Dorsten. . Kämmerer Hubert Große-Ruiken zu Gast an der rollenden WAZ-Redaktion. Es gibt wenig Kritik von Bürgern zu den Sparplänen. Aber viele Fragen zu Ursachen und Details

Trotz der immensen Zumutungen, die das Sparpaket zur Sanierung der Stadtkasse für Bürger bereit hält, blieb die Resonanz am WAZ-Mobil beim Gesprächsangebot mit Kämmerer Hubert Große-Ruiken verhalten. Scharfe Kritik an den Einsparungen gab es am Donnerstag auf dem Markt nicht – dafür aber viele kluge und interessierte Fragen zur Situation, ihren Ursachen und Lösungsmöglichkeiten.

Hier einige Fragen der Bürger und die Antworten darauf:

Was sind die wesentlichen Ursachen für den gewaltigen Schuldenberg?

Die Sozialausgaben für Hartz IV und Grundsicherung seien „die mit Abstand größten Lasten“ im städtischen Haushalt, erläuterte der Kämmerer. Etwa 70 % der städtischen Ausgaben insgesamt seien gar nicht zu beeinflussen. Finanzielle Sprengkraft besitzen die steigenden Kosten für die Jugendhilfe (z.B. Heimeinweisungen).

Warum bekommt Dorsten zu seinen Sparbemühungen nur 3,15 Mio Euro Beihilfe vom Land – Castrop-Rauxel bei vergleichbarer Größe und Not aber das dreifache dieser Summe?

Grundlage der Berechnung war ein Gutachten, berichtet Große-Ruiken. Dessen Daten seien aber nicht sauber und für Dorsten „zu unseren Ungunsten falsch“. Die Stadt habe auf mindestens zwei Millionen Euro mehr gehofft und sei „fürchterlich enttäuscht“ gewesen. 2013 soll zwar eine Neuberechnung erfolgen. Die Stadt erwäge derzeit aber, schon gegen die Zahlungen für 2011 und ‘12 zu klagen.

Welche Rolle spielt Atlantis in der Dorstener Schuldenkrise?

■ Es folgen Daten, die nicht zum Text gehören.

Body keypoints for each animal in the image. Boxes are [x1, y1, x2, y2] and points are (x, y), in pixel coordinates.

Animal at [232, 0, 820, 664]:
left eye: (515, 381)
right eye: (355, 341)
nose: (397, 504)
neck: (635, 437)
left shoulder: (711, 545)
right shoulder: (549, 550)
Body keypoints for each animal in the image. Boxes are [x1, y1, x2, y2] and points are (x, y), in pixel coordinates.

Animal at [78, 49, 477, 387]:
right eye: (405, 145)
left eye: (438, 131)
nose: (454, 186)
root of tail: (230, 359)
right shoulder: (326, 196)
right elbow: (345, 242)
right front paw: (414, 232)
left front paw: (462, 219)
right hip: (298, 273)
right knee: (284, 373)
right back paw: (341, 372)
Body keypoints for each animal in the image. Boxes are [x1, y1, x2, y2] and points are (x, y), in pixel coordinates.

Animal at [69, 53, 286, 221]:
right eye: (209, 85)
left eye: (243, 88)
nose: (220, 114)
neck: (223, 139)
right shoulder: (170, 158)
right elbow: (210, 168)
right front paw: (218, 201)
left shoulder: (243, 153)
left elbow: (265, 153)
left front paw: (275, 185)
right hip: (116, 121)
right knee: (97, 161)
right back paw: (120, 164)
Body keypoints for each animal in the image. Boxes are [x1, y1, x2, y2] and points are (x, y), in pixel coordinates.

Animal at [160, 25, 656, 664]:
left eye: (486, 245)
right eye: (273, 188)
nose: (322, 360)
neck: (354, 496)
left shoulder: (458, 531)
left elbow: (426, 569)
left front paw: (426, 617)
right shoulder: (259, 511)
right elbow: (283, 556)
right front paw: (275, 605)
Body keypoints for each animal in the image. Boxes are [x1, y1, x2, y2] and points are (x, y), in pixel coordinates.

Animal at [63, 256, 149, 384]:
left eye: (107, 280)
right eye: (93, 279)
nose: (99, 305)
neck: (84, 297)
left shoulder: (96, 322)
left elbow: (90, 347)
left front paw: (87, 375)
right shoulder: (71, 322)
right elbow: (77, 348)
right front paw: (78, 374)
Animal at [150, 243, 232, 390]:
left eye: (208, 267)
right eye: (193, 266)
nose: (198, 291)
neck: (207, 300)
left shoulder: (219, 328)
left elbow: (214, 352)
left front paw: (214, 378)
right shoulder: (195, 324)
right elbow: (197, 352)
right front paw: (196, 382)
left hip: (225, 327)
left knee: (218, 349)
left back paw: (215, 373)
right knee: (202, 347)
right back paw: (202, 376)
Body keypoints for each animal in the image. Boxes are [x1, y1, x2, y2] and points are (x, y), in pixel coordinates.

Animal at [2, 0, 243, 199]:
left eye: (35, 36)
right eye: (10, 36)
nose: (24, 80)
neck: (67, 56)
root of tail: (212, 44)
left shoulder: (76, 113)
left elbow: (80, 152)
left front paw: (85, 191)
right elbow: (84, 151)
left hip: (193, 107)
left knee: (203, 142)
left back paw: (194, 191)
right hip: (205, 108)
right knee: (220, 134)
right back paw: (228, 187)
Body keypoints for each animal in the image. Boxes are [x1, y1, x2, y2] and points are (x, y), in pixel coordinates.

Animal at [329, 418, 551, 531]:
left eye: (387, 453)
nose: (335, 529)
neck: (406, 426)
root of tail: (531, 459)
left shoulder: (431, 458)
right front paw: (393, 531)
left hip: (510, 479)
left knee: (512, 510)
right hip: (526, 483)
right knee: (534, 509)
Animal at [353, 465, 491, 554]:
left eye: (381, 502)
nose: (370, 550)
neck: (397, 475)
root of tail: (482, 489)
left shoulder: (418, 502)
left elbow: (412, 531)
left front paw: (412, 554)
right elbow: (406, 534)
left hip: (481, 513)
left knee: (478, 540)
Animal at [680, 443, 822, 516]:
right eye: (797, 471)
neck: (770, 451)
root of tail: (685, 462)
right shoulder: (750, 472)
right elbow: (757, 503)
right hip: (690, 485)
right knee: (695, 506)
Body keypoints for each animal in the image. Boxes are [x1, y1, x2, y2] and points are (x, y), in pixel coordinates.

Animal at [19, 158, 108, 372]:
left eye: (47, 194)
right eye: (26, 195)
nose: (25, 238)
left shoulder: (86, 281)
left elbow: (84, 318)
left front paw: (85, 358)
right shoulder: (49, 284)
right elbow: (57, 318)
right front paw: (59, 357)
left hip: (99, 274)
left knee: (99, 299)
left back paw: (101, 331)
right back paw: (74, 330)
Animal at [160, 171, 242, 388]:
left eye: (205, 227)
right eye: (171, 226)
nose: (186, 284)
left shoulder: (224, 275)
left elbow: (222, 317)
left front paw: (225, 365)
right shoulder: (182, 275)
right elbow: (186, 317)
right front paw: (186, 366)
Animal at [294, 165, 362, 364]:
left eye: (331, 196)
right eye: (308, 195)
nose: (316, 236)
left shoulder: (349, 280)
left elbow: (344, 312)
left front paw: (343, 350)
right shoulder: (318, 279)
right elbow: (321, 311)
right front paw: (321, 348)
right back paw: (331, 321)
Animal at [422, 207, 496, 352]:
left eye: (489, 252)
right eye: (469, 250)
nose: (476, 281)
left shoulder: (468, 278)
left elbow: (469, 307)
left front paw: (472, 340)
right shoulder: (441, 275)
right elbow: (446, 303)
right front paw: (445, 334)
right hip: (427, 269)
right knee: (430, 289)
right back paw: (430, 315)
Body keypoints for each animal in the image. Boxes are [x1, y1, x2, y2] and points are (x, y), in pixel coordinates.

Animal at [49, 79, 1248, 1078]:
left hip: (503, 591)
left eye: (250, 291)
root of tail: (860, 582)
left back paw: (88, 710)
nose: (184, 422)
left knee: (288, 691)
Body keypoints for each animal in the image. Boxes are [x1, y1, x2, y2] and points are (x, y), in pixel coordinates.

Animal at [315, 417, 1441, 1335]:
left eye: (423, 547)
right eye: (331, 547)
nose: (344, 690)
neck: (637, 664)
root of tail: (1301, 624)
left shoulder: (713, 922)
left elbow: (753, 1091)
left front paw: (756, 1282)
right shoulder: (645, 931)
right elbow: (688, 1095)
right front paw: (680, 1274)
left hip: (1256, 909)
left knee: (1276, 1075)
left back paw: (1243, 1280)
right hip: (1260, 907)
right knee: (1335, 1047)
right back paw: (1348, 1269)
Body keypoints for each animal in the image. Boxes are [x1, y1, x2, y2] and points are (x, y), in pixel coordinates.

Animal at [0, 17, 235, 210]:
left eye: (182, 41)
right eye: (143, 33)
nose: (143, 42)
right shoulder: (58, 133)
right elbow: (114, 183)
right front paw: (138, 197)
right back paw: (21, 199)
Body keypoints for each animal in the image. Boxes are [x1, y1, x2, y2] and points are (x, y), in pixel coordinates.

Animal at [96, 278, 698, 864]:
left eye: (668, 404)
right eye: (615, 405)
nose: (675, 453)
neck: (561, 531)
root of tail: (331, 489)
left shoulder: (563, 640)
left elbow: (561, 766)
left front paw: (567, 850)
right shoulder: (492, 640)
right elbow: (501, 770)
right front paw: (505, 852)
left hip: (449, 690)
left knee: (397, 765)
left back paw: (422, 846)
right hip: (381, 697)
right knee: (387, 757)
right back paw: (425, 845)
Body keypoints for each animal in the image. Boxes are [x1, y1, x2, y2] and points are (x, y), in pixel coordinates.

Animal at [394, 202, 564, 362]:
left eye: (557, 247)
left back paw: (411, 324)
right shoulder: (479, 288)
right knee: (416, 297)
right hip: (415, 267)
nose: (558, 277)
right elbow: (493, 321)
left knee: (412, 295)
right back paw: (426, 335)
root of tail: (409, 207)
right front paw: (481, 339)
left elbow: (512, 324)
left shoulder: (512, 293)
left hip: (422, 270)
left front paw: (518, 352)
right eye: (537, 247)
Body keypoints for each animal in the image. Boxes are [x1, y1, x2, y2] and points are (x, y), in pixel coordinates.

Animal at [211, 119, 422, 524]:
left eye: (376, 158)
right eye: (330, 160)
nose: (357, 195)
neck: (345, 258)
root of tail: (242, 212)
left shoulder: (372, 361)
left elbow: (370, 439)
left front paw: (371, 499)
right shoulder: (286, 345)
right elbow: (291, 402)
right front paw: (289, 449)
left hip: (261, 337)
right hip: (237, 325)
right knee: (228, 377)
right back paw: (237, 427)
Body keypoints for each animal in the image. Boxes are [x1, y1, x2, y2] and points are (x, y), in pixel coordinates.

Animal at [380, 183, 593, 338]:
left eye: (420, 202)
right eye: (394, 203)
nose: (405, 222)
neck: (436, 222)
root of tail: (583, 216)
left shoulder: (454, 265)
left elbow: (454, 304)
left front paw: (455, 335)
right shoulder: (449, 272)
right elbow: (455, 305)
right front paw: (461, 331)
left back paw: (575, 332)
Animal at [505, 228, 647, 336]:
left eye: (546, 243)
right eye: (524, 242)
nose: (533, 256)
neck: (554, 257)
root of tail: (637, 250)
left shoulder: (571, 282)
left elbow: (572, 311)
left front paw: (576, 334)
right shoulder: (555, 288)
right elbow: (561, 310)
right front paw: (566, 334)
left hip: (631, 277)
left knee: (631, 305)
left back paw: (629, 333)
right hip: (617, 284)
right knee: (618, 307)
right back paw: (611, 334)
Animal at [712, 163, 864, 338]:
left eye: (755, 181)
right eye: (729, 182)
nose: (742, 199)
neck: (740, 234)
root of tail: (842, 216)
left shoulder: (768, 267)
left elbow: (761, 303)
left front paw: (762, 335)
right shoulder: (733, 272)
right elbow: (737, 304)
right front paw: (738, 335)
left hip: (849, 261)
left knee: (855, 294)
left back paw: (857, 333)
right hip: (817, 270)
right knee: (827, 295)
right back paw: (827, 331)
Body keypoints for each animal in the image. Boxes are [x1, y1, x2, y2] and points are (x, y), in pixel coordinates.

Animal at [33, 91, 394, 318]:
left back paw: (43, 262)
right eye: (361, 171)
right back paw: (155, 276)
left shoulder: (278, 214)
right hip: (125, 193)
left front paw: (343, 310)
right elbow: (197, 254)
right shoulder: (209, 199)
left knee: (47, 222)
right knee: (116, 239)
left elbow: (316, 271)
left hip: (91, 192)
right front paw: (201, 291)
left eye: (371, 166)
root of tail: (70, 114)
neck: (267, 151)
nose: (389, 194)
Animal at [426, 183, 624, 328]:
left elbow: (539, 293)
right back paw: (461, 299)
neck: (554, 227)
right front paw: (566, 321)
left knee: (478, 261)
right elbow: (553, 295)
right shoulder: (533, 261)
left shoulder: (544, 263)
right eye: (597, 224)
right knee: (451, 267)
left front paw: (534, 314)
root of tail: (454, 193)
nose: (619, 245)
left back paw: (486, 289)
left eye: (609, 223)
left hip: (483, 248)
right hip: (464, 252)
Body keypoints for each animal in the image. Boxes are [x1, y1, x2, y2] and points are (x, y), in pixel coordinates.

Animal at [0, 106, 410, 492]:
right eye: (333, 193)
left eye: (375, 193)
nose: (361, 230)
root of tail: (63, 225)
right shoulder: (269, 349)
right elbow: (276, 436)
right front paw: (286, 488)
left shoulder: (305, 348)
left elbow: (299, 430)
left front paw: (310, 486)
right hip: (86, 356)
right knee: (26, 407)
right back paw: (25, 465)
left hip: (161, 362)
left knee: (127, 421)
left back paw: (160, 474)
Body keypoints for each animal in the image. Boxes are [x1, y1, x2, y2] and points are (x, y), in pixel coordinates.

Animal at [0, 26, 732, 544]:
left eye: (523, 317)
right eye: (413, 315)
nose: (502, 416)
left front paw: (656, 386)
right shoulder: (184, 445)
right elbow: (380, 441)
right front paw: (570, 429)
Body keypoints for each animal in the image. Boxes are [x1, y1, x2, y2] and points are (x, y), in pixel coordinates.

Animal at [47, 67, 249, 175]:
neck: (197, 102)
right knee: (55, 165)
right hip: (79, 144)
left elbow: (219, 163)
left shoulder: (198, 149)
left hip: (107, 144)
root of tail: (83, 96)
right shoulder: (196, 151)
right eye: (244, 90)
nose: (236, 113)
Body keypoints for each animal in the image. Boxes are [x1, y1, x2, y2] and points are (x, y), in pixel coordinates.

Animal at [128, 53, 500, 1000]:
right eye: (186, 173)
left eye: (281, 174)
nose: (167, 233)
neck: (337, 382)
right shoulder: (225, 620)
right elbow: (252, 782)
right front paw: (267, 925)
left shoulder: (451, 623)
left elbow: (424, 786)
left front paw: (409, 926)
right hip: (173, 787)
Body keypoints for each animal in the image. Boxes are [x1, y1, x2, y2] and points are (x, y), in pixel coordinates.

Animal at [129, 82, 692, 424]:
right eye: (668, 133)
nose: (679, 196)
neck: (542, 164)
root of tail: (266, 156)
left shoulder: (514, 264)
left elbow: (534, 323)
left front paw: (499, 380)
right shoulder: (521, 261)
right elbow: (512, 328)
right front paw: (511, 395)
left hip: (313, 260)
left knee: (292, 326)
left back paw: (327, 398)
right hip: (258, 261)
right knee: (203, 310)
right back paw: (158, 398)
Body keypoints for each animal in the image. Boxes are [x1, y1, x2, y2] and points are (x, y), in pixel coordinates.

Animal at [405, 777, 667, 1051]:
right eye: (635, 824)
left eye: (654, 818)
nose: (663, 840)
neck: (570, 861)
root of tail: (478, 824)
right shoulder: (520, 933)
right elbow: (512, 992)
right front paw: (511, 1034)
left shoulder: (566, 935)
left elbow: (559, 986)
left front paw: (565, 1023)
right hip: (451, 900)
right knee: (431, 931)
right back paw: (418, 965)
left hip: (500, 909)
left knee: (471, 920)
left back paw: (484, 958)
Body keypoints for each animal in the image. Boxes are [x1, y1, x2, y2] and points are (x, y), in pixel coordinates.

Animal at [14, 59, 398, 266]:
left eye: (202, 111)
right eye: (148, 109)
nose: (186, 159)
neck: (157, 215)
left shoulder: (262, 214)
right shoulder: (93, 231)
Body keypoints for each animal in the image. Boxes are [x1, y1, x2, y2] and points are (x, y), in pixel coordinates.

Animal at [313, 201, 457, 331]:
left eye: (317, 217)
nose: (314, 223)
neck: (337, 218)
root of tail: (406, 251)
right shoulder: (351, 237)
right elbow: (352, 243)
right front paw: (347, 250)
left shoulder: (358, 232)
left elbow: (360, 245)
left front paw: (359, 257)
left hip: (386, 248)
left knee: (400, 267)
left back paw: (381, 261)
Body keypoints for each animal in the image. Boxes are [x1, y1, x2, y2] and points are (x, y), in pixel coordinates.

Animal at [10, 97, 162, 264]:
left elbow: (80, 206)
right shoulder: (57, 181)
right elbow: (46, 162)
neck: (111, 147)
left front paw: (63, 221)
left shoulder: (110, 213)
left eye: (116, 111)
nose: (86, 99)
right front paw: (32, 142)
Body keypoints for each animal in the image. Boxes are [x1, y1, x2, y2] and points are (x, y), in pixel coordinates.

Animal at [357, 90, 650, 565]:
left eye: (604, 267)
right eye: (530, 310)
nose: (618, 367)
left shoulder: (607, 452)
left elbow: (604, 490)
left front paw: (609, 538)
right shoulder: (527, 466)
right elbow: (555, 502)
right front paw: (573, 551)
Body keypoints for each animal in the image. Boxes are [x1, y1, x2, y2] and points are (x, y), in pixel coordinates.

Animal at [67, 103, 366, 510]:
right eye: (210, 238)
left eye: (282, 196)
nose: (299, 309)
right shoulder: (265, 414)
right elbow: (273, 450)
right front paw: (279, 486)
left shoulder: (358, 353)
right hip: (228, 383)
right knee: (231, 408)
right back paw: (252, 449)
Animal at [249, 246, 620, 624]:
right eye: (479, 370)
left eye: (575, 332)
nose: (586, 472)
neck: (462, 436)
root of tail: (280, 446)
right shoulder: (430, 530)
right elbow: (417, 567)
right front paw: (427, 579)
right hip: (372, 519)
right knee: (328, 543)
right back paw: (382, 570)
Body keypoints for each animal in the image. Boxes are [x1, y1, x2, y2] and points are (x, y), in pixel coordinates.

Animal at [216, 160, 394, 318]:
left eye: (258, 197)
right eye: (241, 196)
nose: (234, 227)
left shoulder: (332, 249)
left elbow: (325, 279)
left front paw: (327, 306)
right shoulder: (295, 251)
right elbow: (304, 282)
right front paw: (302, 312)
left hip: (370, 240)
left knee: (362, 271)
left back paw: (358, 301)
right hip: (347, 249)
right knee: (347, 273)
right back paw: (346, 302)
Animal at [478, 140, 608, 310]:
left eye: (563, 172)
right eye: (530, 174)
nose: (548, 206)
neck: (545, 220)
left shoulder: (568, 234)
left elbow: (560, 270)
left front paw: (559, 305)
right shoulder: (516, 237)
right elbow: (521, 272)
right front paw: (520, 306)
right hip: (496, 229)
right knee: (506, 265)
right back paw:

Defizit, Zinsen und Baukredit zusammen gerechnet, kostet das Bad die Stadt jährlich drei Millionen Euro. Macht bei 350 000 Besuchern acht Euro Zuschuss pro Karte. Dass die überwiegende Zahl der Gäste aus anderen Städten kommen, findet Gruße-Ruiken nicht schlimm. Dorstener fahren auch zum Schwimmen in andere Gemeinden. In der Gesamtsituation sei Atlantis „nur eine Größe. Ohne das Bad hätte ich trotzdem ein Kassenloch von 20 Mio Euro.“

Müssen wirklich Schulen geschlossen werden, um die Finanznöte zu lindern?

„Das Schulproblem gibt es“, sagt Große-Ruiken. Die Standorte in der Lippestadt sind ausgelegt für 900 Kinder und Jugendliche pro Jahrgang. Tatsächlich werden es in absehbarer Zeit weniger als 500 sein. „Die Schüler sind nicht mehr da, aber die Schulen und die Kosten dafür.“ Beispiel Barkenberg: Die Grüne Grundschule ist ausgelegt für fünf Klassen pro Jahrgang, beherbergt aber tatsächlich nur drei.

Wie kann es sein, dass die Stadt Forderungen nicht fristgerecht eintreibt – wie jüngst in der Jugendhilfe passiert?

Der Stellenabbau der letzten Jahre (weiterer folgt) sei ein großes Problem in der Verwaltung. „Damit bleibt zwangsläufig Arbeit liegen. Personalabbau bleibt nicht folgenlos und wir springen manchmal von Loch zu Loch“, so der Kämmerer.

Besteht noch die Chance, die ausstehenden Gewerbesteuern der mittlerweile verstorbenen früheren CDU-Bundestagsabgeordneten Agnes Hürland-Büning einzutreiben?

Ungewiss. Der Nachlass unterliegt einem Insolvenz-Verfahren. Als die Stadt der Politikerin die Zahlung damals stundete, hat sie diese zwar durch vorhandene Immobilien abgesichert. Wie viel Geld noch zu realisieren ist, hängt vom Fortgang des Insolvenzverfahrens ab.